As we were not going for a hike, and with the temperature still rising, Mark, Daz and I decided to get going and head back to Oban. The others wouldn't be too far behind.
Once back in Fort William, I spotted the future Mrs Crasher walking along the shore of Loch Linnhe.
The ride back along the A82 to South Ballachulish was the usual brisk affair enjoying the lovely empty, smooth roads. I could see headlights of Stu's Aprilia in the distance behind, gaining fast. It was a nice ride, and we seemed to be able to pick off any traffic at the right time. Stu was less fortunate, and every time he caught Mark and I up he would get stuck behind a slow car.
There was one left hand bend that caught Mark and I out. All the corners look the same all over Scotland on the main roads. Constant radius, and can easily be taken at the speed limit. This particular left hander, started off looking like all the others, and then quickly tightened up on corner entry.
Just as we got to the tight bit, Mark started breaking hard. And using a combination of the ABS and superbike sized rubber adorning his Italian hyperbeast headed for the corner exit raising his hand to apologise. In the meantime I was slamming on the brakes and hoping the mountain bike tyre in the front of my Tiger would man up and accept the task of getting us round the corner. With a wedgie of seat cover and barely a flicker of the traction control light, I too was round and off after Mark again.
The next few miles were a little more sedate ( I wonder why?), taking us over a great looking girder bridge as we crossed the mouth of Loch Leven.
Here we seemed to sit at set of temporary traffic lights for hours. The lights had just changed to red as we arrived and we saw Daz just disappearing up the road in the distance. Once the lights did eventually change, we turned onto the A828 back to Oban.
The A828 spiraled under the bridge we had just crossed, and continued to wind its way along the shoreline of Loch Linnhe towards the Forth of Lorne.
There were several little sea forts just off the shore at various points along this part of the route. Most of them looked to be in a bad state of repair, and had just been left to fall into the sea.

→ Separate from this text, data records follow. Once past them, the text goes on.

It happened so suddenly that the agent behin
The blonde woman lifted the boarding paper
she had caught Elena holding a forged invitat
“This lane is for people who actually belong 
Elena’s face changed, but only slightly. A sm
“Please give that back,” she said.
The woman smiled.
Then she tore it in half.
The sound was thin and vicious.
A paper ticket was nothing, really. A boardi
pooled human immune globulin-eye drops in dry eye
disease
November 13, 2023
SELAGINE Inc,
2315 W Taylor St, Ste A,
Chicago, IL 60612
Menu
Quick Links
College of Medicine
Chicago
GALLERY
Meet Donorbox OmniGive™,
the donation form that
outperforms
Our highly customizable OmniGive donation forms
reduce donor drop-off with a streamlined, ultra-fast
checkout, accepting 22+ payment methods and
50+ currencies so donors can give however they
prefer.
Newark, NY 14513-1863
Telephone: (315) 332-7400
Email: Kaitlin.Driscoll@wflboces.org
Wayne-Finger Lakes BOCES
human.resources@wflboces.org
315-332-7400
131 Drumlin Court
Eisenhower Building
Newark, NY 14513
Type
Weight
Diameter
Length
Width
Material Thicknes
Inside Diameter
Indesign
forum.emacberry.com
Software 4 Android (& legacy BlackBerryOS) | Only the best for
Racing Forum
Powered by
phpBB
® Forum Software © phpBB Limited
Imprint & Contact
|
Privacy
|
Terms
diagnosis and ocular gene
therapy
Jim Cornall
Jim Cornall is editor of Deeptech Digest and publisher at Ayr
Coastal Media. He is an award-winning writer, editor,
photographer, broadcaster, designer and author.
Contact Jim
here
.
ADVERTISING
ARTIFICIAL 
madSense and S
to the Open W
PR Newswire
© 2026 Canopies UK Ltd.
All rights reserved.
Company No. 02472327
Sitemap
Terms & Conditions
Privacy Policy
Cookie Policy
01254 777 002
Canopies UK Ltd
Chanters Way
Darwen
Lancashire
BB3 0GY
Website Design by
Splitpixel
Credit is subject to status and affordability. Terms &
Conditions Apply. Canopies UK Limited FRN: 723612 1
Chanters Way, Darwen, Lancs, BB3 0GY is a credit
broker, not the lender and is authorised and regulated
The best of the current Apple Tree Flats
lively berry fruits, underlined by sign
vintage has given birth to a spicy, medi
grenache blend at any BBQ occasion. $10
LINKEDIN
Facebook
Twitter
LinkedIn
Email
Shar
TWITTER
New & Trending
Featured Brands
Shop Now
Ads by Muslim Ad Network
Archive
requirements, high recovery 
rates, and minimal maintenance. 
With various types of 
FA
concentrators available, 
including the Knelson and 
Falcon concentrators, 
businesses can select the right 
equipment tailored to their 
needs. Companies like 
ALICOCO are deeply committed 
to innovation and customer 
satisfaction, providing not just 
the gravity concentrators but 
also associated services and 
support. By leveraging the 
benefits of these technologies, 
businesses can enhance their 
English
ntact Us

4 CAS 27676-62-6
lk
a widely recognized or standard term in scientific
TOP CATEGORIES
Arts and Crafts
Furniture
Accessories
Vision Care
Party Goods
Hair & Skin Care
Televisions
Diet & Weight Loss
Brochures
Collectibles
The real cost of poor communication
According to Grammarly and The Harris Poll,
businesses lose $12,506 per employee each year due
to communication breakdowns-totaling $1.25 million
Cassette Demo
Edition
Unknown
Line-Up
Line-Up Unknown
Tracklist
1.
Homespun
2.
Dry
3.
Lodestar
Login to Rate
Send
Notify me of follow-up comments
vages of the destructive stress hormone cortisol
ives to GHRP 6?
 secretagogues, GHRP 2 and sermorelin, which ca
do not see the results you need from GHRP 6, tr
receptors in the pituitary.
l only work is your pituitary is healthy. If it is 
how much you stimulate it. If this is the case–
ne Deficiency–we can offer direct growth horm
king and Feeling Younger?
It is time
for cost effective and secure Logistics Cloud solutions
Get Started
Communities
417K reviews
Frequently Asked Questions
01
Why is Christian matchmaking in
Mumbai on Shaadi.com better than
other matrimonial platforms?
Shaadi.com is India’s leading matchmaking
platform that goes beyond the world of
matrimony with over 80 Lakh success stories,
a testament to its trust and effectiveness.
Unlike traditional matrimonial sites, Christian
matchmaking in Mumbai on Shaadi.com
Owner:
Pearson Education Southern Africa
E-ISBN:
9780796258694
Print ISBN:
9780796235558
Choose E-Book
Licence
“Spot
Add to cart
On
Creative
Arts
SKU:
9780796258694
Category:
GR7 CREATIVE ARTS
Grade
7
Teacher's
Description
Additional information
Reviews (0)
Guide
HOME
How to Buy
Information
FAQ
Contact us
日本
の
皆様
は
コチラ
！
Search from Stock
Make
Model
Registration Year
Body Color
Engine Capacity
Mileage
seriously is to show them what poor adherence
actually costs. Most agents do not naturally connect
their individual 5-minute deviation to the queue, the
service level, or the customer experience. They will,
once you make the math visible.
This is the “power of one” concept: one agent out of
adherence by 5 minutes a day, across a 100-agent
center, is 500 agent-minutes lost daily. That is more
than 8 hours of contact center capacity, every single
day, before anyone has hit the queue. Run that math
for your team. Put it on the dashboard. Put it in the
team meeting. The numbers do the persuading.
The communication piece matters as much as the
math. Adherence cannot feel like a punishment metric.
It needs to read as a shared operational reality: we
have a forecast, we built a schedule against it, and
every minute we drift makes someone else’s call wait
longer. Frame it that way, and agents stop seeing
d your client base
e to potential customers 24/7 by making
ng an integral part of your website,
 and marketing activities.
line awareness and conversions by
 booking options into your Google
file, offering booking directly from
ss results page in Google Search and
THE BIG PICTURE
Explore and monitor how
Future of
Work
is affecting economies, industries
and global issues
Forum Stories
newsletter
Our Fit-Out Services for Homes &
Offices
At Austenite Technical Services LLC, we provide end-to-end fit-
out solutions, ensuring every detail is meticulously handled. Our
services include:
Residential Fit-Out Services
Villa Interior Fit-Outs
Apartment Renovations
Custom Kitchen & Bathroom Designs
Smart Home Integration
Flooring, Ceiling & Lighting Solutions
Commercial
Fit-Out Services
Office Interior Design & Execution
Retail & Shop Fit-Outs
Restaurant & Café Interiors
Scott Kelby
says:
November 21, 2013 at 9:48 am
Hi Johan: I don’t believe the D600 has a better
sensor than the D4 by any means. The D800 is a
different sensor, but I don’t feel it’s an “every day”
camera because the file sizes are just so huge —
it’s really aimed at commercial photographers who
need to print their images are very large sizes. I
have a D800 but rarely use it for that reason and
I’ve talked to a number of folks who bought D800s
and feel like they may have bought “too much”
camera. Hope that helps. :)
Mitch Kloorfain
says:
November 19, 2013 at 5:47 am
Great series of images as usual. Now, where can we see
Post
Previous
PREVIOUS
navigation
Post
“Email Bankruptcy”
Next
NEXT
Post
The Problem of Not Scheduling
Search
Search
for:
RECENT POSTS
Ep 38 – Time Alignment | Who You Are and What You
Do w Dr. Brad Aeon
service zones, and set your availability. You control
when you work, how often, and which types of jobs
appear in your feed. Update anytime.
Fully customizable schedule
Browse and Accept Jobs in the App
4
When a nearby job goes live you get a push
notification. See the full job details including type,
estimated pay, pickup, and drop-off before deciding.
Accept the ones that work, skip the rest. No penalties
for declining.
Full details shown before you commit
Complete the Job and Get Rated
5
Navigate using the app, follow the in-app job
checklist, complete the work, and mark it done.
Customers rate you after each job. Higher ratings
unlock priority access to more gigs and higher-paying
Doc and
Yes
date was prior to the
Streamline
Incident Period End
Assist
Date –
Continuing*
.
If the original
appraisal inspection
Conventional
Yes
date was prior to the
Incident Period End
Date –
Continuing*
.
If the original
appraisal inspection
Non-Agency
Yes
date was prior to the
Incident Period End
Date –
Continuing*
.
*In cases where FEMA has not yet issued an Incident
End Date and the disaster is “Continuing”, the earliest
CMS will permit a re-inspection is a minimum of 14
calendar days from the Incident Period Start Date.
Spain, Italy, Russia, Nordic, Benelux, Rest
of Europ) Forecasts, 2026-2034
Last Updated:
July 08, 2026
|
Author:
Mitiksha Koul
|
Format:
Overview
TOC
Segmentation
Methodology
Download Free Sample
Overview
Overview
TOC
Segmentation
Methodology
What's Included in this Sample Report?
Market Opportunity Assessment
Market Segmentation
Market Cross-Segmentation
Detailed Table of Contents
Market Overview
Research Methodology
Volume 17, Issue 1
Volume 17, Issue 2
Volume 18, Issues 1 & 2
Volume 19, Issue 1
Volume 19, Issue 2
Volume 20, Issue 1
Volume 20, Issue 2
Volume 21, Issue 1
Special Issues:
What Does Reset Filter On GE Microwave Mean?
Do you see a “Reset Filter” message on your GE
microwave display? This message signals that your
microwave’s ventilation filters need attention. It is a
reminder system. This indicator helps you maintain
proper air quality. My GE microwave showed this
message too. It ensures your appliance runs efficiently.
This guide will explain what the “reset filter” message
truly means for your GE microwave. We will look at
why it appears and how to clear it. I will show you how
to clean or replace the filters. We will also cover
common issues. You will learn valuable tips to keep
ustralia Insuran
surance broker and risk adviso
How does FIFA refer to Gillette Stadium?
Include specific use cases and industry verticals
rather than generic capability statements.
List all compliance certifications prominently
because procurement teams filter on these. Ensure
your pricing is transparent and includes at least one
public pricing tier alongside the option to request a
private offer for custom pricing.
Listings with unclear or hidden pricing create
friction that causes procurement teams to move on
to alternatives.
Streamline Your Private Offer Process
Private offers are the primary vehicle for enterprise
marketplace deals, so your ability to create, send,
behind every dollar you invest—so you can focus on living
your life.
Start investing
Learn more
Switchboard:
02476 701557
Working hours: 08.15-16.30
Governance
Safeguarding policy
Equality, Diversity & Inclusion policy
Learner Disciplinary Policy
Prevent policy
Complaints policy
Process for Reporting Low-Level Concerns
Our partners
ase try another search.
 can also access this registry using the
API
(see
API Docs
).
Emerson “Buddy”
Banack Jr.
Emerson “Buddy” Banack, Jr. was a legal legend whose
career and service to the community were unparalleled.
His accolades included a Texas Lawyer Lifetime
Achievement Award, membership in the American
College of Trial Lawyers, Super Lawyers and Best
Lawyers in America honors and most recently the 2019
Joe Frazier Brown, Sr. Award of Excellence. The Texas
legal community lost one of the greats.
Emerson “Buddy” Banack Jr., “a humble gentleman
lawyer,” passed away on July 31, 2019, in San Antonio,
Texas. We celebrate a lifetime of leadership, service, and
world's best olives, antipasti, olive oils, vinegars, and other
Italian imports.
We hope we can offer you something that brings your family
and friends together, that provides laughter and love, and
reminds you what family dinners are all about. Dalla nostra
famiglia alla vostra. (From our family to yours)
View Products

It was along this section where we caught up with a group of three other bikers on a variety of sports bikes. They were a little hesitant to pass other traffic, so we got held up behind them for a while. We eventually passed them in traffic queueing on the approach to Connel Bridge.
Back at the hostel, it was the usual shower/ change/ pub routine. Over a cold beer, a group decision of Indian food led us to the Taj Mahal restaurant, just across the road from the hostel. With a warm welcome from the staff, Cobra beer, and some tasty food including some amazing homemade pickles, it was a great evening. As I was the most responsible adult available, I got the task of sorting out the bill! While I was talking to a couple of the staff and paying, it turned out one of our waiters was from Harlow in Essex. He was helping out in Oban during the busy holiday season. It's a small world.
It was still early after the meal, so for some of us a pub was in order for a final drink.....or two. Just across the road from the Indian restaurant was the Tartan Tavern. Mark had wanted to try this pub all week, so tonight he would get his wish. It turned out to be the smallest pub I have ever been to. There were a few locals sat at on table and two more at the bar. By the time our group of eight entered the bar, it was full to bursting! We spent the next hour or so talking about the days events and what a fantastic time it had been. It was a great end to another fine day.